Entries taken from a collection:
━━━━
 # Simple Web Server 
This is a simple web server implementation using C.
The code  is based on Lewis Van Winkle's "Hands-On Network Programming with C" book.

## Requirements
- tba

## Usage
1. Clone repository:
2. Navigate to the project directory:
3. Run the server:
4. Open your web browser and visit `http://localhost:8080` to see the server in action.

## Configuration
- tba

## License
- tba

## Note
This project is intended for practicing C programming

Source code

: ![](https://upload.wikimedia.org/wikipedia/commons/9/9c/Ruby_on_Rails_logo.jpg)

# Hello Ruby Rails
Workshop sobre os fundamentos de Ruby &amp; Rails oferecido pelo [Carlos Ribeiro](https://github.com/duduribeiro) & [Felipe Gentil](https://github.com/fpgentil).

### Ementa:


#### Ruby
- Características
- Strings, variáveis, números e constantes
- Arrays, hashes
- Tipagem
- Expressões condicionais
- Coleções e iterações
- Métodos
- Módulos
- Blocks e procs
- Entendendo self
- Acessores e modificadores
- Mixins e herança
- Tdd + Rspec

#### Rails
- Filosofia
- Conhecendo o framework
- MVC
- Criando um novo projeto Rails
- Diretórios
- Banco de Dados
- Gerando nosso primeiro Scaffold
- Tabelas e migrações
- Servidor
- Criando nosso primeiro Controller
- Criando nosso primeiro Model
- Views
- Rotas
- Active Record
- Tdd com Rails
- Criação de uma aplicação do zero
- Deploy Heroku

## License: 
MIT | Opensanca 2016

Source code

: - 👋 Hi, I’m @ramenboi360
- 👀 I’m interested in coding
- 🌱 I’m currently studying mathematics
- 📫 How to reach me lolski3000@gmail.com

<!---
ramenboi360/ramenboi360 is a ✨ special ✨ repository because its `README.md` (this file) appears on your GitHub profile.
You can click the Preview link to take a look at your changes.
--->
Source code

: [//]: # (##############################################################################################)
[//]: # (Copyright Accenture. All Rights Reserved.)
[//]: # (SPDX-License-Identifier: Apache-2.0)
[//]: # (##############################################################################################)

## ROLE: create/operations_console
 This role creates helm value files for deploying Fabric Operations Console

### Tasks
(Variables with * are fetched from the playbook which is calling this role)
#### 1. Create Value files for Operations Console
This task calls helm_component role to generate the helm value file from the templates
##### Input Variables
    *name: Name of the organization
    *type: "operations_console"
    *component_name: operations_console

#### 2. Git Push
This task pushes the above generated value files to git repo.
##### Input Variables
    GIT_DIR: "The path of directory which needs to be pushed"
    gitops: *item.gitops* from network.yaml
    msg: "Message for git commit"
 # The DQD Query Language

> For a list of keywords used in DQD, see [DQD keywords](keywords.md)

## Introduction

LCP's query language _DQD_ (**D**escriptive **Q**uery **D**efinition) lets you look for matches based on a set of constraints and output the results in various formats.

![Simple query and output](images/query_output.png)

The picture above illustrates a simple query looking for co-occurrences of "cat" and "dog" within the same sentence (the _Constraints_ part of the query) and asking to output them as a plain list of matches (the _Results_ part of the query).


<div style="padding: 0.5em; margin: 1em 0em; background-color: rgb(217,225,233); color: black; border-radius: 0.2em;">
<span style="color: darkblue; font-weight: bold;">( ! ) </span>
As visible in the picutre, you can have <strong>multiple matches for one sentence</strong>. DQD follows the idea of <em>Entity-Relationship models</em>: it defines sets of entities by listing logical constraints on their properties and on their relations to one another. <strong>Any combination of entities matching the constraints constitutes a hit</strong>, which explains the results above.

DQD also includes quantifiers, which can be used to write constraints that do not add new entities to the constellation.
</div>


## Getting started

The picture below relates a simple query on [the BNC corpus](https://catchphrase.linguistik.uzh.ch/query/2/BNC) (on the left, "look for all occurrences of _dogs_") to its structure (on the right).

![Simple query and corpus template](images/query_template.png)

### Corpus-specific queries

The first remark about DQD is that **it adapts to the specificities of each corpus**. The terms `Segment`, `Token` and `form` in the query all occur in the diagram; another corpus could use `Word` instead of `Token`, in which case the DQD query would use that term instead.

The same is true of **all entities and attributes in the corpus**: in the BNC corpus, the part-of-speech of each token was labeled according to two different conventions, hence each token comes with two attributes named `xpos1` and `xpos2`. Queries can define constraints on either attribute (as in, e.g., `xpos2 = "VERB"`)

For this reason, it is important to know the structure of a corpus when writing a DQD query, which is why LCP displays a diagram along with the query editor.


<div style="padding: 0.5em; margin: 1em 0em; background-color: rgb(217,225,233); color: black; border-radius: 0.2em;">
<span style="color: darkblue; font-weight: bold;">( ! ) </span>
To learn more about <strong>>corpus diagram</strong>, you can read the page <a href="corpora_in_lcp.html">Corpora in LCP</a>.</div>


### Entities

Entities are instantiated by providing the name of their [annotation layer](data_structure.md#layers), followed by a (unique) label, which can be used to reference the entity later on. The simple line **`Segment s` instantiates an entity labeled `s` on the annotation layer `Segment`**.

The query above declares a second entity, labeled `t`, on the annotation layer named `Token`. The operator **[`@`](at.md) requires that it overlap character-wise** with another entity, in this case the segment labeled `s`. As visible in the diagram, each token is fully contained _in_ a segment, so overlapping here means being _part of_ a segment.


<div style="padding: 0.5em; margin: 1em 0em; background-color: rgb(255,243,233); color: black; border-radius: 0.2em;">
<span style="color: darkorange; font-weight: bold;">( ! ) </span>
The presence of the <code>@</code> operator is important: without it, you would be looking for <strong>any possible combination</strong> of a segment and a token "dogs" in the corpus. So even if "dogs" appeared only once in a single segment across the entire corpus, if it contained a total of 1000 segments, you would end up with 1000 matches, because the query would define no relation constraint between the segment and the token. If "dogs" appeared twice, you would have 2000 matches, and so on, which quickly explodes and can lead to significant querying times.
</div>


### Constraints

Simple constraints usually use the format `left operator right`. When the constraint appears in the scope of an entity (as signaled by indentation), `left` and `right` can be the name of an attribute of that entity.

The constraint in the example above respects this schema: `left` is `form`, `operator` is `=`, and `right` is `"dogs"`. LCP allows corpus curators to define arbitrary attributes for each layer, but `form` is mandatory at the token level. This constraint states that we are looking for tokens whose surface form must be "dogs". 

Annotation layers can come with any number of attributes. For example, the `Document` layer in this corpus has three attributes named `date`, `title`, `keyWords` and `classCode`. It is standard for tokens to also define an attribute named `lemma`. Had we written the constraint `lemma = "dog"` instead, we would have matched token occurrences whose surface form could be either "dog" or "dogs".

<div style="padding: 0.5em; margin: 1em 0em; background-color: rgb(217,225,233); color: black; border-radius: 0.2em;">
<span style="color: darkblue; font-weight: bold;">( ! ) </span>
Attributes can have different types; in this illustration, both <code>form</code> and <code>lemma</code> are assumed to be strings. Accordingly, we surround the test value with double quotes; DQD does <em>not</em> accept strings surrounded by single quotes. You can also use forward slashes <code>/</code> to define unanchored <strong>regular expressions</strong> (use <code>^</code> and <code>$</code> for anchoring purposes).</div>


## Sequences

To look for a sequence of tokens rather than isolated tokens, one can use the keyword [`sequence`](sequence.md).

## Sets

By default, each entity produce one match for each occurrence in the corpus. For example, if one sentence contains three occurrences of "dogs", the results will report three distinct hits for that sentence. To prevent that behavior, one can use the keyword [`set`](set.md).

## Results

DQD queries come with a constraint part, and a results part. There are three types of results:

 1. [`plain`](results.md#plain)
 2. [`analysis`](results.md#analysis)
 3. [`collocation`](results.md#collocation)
━━━━
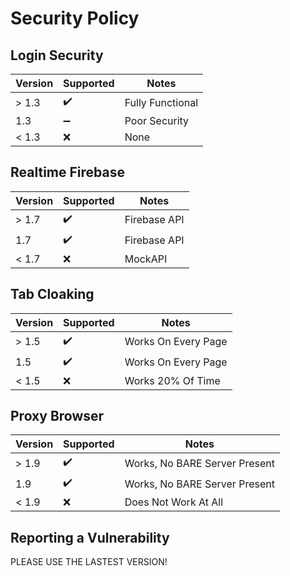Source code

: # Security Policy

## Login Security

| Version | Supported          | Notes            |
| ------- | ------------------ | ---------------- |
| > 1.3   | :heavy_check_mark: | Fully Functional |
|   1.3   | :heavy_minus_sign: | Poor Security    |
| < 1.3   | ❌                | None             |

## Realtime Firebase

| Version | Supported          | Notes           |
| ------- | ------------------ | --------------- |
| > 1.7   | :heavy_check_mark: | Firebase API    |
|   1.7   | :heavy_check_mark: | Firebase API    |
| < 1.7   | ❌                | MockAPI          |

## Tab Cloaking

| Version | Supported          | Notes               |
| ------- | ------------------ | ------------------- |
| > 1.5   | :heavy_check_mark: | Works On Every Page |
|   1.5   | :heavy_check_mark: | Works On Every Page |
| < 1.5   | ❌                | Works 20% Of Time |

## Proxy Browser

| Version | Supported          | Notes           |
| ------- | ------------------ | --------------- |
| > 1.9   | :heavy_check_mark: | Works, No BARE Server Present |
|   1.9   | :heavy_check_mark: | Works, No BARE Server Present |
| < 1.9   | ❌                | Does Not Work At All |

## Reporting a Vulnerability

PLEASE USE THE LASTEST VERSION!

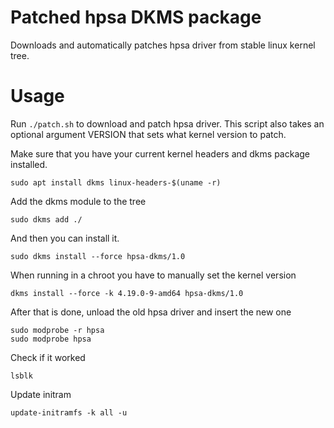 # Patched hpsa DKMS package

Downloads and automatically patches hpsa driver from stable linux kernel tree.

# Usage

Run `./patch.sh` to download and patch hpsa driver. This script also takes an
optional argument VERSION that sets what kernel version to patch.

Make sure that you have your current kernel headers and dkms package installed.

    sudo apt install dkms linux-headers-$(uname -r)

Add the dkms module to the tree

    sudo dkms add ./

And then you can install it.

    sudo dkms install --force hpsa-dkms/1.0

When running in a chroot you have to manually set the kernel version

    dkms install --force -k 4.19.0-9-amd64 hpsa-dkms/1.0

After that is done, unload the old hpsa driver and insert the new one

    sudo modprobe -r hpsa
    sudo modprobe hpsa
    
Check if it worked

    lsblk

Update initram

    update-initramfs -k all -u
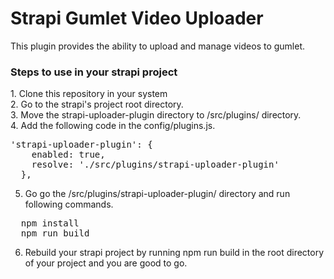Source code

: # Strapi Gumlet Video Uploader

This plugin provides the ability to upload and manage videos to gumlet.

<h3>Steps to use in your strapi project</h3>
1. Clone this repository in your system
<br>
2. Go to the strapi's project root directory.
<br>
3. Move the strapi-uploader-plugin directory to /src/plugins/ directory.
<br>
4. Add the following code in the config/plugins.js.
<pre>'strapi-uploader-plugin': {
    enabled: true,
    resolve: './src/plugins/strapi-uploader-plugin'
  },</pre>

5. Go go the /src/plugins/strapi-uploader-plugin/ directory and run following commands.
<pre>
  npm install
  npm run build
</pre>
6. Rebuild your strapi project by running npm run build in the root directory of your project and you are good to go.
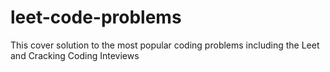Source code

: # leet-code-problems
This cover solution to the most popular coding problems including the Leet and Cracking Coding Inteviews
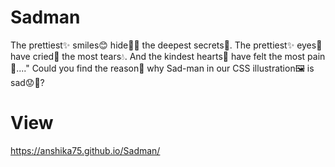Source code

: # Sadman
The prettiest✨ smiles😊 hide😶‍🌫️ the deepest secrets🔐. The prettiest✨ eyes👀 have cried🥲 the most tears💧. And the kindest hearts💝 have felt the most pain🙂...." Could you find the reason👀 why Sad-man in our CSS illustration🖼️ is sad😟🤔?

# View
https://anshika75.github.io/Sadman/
━━━━
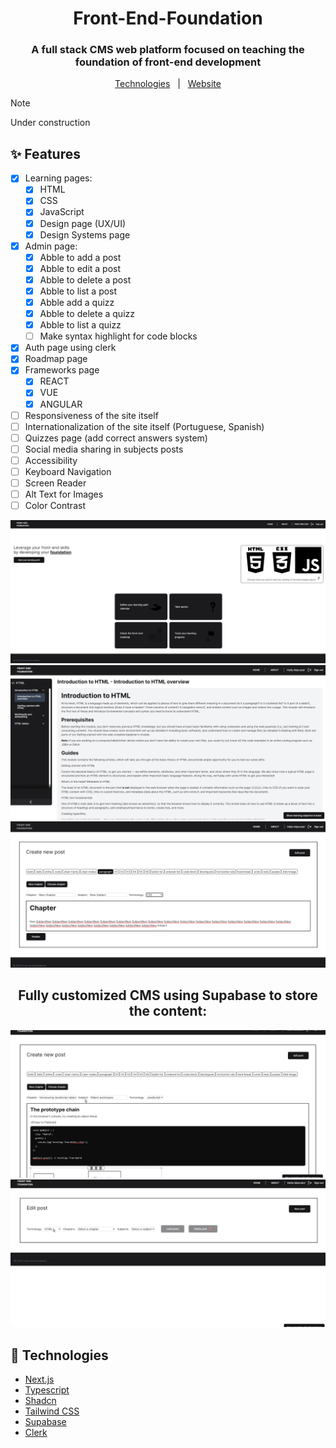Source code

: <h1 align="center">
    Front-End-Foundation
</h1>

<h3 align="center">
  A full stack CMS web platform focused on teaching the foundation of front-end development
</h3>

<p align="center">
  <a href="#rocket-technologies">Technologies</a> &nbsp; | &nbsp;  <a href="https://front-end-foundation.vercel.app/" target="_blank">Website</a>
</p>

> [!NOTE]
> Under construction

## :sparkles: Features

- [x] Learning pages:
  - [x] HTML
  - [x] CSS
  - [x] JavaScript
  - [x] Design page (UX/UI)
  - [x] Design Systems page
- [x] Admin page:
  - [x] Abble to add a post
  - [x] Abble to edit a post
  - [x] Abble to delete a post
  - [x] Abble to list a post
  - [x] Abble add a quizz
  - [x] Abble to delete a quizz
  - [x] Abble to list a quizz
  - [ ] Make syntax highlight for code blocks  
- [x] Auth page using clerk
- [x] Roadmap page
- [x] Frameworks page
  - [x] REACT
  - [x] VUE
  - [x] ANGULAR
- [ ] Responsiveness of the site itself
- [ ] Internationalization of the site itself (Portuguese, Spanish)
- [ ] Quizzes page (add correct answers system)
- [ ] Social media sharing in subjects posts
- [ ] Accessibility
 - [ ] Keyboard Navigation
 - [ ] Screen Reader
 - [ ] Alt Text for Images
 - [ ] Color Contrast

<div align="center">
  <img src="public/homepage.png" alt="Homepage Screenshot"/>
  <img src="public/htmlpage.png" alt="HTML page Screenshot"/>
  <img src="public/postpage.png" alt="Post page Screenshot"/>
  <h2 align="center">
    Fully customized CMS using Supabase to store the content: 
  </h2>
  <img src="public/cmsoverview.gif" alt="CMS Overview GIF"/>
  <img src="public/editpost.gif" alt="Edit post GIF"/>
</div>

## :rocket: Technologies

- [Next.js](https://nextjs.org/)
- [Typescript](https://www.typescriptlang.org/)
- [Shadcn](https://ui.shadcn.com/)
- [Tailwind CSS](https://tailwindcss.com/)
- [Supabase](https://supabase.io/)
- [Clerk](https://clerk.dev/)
━━━━
* _What the exercise asks_
Would you count the lines in the data that include the word "headers" and reply with only the number?

* _Task solution_
2